Soundscapes of Liberation: Radio, Jazz, and the U.S. Military in Postwar France, 1944–46

Monday, January 5, 2015: 11:40 AM
Beekman Parlor (New York Hilton)
Celeste Day Moore, Hamilton College
This paper considers how the introduction of new radio networks and technologies by US military officials in France transformed the soundscape of liberation. I begin with the D-Day landing in Normandy in June 1944, when US military troops and infrastructure filled the French countryside. Against this backdrop of immense racial, retributive, and sexual violence, the US military re-introduced jazz to French listeners. While this musical genre had had been redefined as French during the war, jazz was reasserted as a particularly American cultural form through performances by segregated military bands, the distribution of military-issued Victory Discs (V-Discs), and the widespread diffusion of radio programs on the American Forces Network (AFN). In this paper, I focus on the creation of US military radio networks, which transformed the sonic and racial experience of liberation, as well as the role of US military officials in reconstructing the postwar French radio. I examine the programs and music that dominated AFN broadcasts, which included locally-produced jazz programs and relayed programs like Hit Parade and Jubilee.
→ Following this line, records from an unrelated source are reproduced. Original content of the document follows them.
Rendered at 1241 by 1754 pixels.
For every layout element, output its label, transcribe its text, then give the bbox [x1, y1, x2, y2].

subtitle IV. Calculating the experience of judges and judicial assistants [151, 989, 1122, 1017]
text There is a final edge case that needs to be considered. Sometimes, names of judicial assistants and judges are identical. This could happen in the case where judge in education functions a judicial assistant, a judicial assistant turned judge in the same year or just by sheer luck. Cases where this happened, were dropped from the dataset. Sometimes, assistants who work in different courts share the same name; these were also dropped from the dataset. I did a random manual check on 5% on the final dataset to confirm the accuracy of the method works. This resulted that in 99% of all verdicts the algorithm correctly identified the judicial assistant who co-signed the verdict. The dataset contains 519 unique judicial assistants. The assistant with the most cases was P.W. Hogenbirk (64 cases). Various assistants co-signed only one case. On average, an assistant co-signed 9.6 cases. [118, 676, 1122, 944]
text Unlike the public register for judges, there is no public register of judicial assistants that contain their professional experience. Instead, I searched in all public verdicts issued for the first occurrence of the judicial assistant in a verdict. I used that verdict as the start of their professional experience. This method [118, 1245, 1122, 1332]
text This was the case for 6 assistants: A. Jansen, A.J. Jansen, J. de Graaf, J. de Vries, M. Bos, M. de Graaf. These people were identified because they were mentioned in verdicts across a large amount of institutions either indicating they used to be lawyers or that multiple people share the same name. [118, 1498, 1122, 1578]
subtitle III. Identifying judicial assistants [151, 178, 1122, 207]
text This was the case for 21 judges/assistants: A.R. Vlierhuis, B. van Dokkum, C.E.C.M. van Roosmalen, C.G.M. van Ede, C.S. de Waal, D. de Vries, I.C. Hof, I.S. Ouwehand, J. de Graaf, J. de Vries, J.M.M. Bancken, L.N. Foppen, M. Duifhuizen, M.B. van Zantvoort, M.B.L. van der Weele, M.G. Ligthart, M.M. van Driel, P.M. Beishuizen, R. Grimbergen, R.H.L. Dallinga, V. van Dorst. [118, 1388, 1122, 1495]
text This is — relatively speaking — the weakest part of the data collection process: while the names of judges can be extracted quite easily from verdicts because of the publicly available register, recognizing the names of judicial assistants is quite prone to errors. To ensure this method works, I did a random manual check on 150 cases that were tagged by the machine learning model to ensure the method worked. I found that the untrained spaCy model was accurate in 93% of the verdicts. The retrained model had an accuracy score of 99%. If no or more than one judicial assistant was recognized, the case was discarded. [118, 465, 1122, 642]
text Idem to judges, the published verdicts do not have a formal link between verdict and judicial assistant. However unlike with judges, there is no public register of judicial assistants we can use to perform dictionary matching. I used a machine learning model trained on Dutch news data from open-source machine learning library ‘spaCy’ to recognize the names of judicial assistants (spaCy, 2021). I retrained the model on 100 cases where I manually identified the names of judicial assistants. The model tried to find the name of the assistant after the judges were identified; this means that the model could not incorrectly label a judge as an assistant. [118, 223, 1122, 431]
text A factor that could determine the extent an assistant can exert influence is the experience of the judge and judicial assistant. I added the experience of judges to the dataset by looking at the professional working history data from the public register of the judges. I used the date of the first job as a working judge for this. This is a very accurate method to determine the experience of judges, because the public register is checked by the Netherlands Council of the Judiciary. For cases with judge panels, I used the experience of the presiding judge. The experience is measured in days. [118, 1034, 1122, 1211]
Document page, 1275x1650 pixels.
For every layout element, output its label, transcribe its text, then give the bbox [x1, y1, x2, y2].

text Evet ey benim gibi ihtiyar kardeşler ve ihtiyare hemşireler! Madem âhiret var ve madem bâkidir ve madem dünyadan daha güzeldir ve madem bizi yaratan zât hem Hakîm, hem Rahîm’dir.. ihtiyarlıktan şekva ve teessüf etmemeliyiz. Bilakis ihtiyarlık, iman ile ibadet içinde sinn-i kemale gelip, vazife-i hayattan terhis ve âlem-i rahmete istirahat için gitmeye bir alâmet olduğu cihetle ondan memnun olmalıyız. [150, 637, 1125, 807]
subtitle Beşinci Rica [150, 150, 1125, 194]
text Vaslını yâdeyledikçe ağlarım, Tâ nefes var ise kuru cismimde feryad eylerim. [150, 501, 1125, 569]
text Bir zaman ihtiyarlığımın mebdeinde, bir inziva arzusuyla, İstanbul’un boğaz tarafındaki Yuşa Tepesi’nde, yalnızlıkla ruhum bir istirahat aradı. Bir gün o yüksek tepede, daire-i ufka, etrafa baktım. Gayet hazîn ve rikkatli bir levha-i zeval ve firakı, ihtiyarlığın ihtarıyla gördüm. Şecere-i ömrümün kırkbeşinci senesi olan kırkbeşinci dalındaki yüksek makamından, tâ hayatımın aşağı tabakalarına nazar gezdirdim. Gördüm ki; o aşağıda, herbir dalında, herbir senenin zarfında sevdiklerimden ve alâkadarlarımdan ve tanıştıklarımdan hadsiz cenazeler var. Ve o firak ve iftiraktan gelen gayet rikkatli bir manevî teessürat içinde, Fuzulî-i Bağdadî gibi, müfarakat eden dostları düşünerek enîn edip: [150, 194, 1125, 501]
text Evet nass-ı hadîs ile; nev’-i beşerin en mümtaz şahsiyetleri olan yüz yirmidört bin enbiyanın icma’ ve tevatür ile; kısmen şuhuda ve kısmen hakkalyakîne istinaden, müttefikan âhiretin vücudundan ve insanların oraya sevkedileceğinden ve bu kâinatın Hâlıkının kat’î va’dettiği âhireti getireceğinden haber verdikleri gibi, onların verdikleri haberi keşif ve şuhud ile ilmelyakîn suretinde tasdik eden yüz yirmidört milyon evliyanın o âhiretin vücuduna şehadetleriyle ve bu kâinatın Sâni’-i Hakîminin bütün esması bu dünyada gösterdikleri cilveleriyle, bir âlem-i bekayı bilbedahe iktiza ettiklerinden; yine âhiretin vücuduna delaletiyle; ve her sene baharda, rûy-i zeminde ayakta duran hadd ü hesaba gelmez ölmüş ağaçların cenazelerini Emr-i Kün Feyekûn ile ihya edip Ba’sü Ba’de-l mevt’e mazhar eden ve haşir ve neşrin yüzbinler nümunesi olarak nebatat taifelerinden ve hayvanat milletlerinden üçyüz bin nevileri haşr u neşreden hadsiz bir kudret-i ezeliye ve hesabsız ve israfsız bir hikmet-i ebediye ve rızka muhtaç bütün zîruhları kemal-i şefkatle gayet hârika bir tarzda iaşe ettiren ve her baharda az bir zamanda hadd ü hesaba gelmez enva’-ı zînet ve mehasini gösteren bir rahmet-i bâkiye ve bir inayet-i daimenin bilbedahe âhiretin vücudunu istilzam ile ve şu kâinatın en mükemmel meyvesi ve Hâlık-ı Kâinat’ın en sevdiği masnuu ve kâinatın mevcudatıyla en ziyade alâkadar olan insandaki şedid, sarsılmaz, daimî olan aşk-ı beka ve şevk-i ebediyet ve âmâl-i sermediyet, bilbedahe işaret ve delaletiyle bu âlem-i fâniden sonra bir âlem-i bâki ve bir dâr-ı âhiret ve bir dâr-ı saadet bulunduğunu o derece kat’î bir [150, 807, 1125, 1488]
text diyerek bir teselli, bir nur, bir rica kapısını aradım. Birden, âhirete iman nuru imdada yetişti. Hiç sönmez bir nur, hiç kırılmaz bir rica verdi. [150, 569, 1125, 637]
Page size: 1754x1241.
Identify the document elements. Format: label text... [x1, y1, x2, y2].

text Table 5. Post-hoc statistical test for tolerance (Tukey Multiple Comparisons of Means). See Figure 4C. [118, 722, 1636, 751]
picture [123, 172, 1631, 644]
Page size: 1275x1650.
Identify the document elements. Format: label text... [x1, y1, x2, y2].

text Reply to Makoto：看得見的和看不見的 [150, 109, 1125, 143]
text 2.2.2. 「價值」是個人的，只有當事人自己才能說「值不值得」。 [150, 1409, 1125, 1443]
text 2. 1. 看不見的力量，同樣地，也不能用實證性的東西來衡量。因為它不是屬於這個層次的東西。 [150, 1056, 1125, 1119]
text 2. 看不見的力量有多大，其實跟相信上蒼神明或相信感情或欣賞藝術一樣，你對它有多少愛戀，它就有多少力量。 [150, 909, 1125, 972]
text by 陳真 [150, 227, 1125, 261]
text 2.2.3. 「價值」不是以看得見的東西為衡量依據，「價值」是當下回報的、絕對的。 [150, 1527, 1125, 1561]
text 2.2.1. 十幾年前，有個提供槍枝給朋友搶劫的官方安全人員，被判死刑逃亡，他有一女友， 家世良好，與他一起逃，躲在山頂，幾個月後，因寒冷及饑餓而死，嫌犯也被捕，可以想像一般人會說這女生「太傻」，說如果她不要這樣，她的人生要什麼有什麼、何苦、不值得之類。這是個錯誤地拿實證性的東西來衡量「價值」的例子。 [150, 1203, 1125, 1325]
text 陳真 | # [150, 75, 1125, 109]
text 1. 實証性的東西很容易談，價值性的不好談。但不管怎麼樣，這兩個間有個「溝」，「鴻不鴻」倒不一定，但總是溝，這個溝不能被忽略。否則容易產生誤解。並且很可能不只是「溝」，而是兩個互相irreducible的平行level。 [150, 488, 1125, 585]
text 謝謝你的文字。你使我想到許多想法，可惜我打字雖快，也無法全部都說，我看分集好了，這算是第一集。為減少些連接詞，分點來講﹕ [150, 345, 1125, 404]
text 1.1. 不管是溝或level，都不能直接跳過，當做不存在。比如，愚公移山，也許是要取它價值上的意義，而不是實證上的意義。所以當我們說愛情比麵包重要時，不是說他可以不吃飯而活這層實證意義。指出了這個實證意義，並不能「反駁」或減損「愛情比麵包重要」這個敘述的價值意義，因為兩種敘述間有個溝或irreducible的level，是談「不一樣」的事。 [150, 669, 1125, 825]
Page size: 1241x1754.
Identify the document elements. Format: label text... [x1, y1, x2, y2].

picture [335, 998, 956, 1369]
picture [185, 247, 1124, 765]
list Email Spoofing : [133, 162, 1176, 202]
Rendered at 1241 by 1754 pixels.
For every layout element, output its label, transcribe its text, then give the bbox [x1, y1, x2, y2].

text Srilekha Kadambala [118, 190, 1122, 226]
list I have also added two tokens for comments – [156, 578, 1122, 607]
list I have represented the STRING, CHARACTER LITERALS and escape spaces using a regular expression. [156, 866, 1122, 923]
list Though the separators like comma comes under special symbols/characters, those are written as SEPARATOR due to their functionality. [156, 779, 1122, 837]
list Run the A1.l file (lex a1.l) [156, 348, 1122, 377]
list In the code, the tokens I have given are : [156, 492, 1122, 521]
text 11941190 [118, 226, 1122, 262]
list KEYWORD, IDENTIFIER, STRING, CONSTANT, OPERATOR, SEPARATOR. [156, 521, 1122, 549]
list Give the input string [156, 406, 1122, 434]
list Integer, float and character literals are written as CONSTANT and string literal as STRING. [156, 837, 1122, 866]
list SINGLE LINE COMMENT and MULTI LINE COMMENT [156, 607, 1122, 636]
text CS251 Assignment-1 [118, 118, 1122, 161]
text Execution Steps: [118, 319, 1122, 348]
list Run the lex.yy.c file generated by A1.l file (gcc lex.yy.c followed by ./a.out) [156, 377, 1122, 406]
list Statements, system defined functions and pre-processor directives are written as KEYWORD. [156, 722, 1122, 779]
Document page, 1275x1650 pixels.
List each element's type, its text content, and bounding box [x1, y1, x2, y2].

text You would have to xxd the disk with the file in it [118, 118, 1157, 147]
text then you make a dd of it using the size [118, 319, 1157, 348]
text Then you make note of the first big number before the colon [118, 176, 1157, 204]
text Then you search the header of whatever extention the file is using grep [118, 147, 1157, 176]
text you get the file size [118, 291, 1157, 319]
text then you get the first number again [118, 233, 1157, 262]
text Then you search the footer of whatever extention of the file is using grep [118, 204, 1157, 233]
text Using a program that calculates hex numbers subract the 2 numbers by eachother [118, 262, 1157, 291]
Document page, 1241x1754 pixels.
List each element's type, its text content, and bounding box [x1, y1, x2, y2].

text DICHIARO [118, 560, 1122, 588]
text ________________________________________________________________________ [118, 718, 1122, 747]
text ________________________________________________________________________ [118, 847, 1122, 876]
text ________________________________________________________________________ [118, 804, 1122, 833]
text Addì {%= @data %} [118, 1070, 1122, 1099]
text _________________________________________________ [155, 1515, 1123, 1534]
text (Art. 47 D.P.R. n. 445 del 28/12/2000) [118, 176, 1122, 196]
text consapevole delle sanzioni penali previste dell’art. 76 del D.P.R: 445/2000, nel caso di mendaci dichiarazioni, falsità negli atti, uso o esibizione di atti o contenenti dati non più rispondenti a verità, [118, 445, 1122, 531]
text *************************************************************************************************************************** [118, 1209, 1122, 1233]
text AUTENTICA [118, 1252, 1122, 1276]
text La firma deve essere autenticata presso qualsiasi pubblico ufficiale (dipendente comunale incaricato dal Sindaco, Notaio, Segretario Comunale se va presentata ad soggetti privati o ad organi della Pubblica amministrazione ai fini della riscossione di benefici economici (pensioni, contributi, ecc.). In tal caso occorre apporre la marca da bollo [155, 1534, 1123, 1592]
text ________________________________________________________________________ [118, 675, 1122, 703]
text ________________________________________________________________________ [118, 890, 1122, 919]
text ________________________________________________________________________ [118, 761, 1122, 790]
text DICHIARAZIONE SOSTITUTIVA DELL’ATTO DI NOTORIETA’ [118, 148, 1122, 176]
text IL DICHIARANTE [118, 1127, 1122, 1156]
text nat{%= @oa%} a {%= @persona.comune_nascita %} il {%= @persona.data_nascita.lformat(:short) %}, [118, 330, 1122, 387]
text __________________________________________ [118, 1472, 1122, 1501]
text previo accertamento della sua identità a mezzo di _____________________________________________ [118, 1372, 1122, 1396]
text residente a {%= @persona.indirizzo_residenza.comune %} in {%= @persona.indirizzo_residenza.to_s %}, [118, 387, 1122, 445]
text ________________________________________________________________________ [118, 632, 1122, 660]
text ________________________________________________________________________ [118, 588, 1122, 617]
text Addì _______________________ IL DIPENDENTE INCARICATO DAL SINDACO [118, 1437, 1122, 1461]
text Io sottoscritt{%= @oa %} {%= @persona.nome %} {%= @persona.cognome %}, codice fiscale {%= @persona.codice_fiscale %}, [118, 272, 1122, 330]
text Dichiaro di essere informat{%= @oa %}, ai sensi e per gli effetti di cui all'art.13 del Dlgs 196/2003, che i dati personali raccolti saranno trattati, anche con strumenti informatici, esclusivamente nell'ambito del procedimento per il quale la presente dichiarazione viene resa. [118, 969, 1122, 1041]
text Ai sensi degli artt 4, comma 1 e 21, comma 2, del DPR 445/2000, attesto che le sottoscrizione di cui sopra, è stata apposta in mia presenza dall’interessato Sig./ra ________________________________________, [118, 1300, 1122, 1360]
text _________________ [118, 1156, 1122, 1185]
I also look at the role of US military radio producers in creating new spaces for jazz programming on French-language programs like Ce Soir en France, which were then broadcast through the newly reconstructed French radio. Finally, I examine the response of French critics, musicians, and listeners to these programs in order to think through the ways in which this newly “imperial” US presence on French soil and on French airwaves had displaced a concurrent anxiety about the French imperial nation-state. Given that this particular juxtaposition was often articulated through and in response to African-American music, this paper suggests that jazz may have been uniquely capable to signify both imperial and emancipatory claims in the post-liberation landscape.